4. Previous attorney referred to the broker's account that was frozen as collateral to secured the note as a "bank" account, several times.  Previous attorney obviously had no experience in the securities industry.  The BD in their answer to the broker's counterclaim was all over the fact that no BANK accounts were frozen -- embarassing for the broker.

5. Previous attorney advised broker of counterclaim for age discrimination -- good and three claims over the frozen account.  What about drop in commissions? What about losing a major portion of the book of business?  Etc.  Previous attorney ignored that unique part of this industry. 

6. The age discrim claim was denied by a state agent, but the broker had a right to an appeal by hearing and would have opted for it.  Previous attorney gave no such advice.

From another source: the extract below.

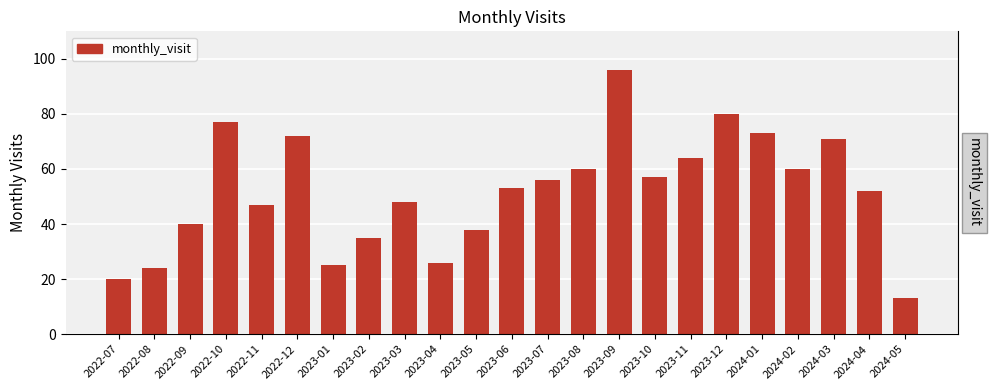

List the labels in order of value, largest first.

2023-09, 2023-12, 2022-10, 2024-01, 2022-12, 2024-03, 2023-11, 2023-08, 2024-02, 2023-10, 2023-07, 2023-06, 2024-04, 2023-03, 2022-11, 2022-09, 2023-05, 2023-02, 2023-04, 2023-01, 2022-08, 2022-07, 2024-05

7. Previous attorney agreed to keeping an all industry panel even after alleging a tort in the counter-claim.  Also previous attorney did not strike one panelist who was a general counsel for a large BD -- are you kidding???  That panelist ended up on the panel.

There were other minor issues but I think you get the point.  If you're defending against a BD's demand for repayment or a filed statement of claim and are considering an attorney be sure to pick a competent one, preferrably one that knows what a stock is or one that has a clue about our industry.

Fortunately, I was able to resolve the matter amicably for both parties without the risk of having to defend what I believe was a poorly managed and plead case from the start.